▶ _Your objective_
Pick up the personal reflection on calling and texting in a relationship after its last sentence, and keep writing it in the same voice.

▶ _Text section_
* * *

The calling/text issue is something that started in the beginning of our relationship only it was pagers and phones then. It has meaning in our relationship and is one of the areas that he says he felt neglected in. He continued to call me while I let it slide when at work. He took it as a sign that I wasn't as committed, then when we got text messaging I bulked at the idea and didn't really want to be bothered with it. He took this as a further sign that I did not want contact with him. Nothing is further from the truth. My job is very intense with very little "down time". I am usually with patients, on the phone with patients, charting about patients yada yada yada. There have been days when I did not lunch, didn't even take a bathroom break until right before going home. But I missed the mark, didn't understand how much it meant to him and the damage I was causing our relationship by not holding this as sacred. He says when we first met I would have broken every rule to page him. It's true, I would have, but I didn't continue it. I become obsessed with my work and he knows it. He reads it as more important than him. I realize it sound so small to others reading this but it's a huge part of our connection and I feel responsible. So what if it feeds his inner child, it must feed mine too because now that he's told me these things and he's backd off of what he used to do I realize that I miss it. I took it for granted, didn't keep up my end. So no, it doesn't = love but it's an important part of feeding it by connecting. I have been narrow minded and a fool. Is it really so much that I couldn't be bothered? No, I took this small thing for granted and did not place the emphasis on it that it deserves. It's just one of those things that jabs at my heart - knowing that I failed him that way. So, I am trying to make up for it in a way.

* * *

▶ _Dataset entries_
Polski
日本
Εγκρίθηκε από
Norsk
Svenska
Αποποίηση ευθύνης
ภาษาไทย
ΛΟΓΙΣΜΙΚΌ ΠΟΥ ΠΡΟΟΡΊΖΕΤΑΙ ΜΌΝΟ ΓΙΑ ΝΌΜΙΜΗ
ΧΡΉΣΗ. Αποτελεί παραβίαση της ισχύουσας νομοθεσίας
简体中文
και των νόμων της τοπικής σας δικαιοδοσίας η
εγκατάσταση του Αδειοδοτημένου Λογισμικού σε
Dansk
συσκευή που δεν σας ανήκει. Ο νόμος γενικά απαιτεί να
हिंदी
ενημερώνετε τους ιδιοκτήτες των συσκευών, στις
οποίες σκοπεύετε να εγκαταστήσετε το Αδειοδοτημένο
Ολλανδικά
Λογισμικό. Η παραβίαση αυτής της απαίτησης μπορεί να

* * *

▶ _Task output_
Then there's the fact that I know him. He would, under normal circumstances, be in contact because it's his way. To others it's just a call/text, but as I've explained there's a deeper meaning for us. Is it dependence? I don't know. I'd like to have independence but not so much that I'm alone. I want to be able to depend on someone, I want a soul mate. If that's dependence I want that.
I do drive myself crazy with overanalyzing. When things were looking up when he left I knew that the continuation of that would be contact. When it didn't happen I did what I do best and analyzed without the critical piece of info to the catastrophic outcome I arrived at. I want to stop this, I want to be free.